Meski yakin pertumbuhan ekonomi bisa di atas 5 persen di paruh kedua 2024, Menteri Keuangan (Menkeu) Sri Mulyani tak bisa menyimpan kegalauannya. Harap-harap cemas menunggu hasil Pemilu AS dan Uni Eropa.
Dalam rapat dengar pendapat dengan Badan Anggaran (Banggar) DPR, Jakarta, Senin (8/7/2024), Sri Mulyani memaparkan proyeksi pertumbuhan ekonomi di semester II-2024. Dia optimistis masih bisa 5 persen lebih, sejalan tumbuhnya permintaan domestik dengan inflasi yang terjaga rendah.
“Namun kita juga harus tetap waspada terhadap lingkungan global yang masih sangat dinamis, terutama dengan adanya perubahan-perubahan dari pemerintahan hasil pemilu (AS dan Eropa) dan hubungan antar negara yang mengalami ketegangan yang sangat tinggi dengan geopolitik yang meningkat,” kata Sri Mulyani.

→ Cuplikan dataset:
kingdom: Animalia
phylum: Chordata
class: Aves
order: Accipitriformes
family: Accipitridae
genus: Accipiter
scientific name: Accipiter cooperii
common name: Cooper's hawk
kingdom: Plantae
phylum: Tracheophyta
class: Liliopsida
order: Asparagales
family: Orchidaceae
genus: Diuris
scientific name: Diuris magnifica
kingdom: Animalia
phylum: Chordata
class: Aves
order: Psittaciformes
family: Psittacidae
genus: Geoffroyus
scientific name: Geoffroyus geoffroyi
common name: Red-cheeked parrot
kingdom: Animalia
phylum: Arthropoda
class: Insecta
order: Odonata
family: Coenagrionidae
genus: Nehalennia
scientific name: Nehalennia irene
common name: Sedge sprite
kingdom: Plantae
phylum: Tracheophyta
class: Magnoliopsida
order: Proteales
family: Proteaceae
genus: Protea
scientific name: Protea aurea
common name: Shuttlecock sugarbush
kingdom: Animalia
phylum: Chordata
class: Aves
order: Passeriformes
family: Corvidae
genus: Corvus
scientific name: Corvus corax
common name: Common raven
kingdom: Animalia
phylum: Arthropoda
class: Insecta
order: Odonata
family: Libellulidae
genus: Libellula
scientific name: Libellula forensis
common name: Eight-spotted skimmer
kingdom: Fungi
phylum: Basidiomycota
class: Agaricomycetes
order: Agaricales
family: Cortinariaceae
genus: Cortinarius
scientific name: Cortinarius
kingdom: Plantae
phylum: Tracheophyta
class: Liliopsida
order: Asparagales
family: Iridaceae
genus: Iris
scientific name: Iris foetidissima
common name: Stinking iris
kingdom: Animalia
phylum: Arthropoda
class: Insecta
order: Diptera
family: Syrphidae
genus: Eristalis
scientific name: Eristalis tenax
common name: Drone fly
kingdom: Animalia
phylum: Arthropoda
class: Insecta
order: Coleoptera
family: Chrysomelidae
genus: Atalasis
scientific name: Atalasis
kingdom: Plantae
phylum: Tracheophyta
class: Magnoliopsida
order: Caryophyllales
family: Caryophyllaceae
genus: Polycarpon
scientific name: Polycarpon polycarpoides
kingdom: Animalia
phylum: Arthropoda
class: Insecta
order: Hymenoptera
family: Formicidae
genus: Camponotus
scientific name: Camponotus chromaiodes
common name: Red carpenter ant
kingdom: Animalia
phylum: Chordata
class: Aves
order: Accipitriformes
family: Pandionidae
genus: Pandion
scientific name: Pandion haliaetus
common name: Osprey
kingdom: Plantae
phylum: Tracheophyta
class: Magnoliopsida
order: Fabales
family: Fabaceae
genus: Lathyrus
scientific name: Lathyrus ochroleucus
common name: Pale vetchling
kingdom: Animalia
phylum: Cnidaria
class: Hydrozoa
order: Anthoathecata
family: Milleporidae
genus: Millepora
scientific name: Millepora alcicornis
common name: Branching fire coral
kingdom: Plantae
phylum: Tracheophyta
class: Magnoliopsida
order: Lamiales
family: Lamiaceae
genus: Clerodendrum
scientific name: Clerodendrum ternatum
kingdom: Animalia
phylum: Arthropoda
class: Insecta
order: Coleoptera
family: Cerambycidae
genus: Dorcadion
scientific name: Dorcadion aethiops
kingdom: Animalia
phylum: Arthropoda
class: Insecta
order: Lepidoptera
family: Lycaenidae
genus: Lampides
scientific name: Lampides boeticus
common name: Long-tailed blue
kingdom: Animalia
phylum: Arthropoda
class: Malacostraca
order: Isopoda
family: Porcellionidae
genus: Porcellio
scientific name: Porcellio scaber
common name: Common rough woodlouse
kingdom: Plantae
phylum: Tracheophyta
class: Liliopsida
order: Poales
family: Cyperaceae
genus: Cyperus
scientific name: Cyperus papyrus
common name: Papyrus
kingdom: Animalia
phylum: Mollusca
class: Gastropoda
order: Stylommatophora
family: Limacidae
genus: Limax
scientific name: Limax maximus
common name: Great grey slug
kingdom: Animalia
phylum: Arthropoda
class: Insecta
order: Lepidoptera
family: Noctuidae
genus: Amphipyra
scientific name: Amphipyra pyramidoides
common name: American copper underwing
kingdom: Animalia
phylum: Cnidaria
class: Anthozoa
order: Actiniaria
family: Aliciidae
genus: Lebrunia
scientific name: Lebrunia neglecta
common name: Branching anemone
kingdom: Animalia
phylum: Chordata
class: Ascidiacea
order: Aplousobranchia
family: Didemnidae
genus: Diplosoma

→ Bagian Latihan:
1. Sebutkan semua hal di lingkungan global yang menurut Sri Mulyani perlu diwaspadai dalam teks tentang proyeksi ekonomi.
2. Lanjutkan teks tentang proyeksi ekonomi mulai dari titik akhirnya.

→ Jawaban Anda:
1.
- Perubahan-perubahan dari pemerintahan hasil pemilu (AS dan Eropa)
- Hubungan antarnegara yang mengalami ketegangan yang sangat tinggi
- Geopolitik yang meningkat

2.
Disamping itu, Sri Mulyani menyinggung soal melemahnya permintaan global yang perlu diwaspadai. Karena cukup mengganggu upaya menumbuhkan ekonomi domestik di level tinggi. “Pertumbuhan ekonomi hingga akhir tahun atau keseluruhan tahun 2024, akan berada di kisaran 5 persen hingga 5,2 persen,” paparnya.
Untuk mencapai pertumbuhan ekonomi tersebut, kata Sri Mulyani, APBN masih memiliki penyangga dan harus tetap dijaga. Agar saat kondisi global memburuk secara tiba-tiba, bisa dinetralisir.
Kata Sri Mulyani, perekonomian global mengalami stagnasi yang di luar dugaan. Biang keroknya adalah konflik geopolitik yang tak kunjung selesai. Ditambah gejolak Pemilu di sejumlah negara maju, hingga masih terganggunya rantai perdagangan global akibat perang tarif dampak over produksi industri di China.
“Pertumbuhan ekonomi dunia masih stagnan rendah, ini juga merupakan pertumbuhan ekonomi terlemah dalam satu dekade kecuali pada 2020 saat pandemi dan belum ada perubahan dari tahun lalu, sebesar 3,2 persen,” kata Sri Mulyani.
Masih stagnannya pertumbuhan ekonomi global, lanjut Sri Mulyani, juga dipicu tren suku bunga tinggi dari bank sentral negara AS yakni The Federal Reserve (The Fed). Hal ini berdampak kepada semakin lemahnya nilai tukar (kurs) rupiah terhadap dolar AS.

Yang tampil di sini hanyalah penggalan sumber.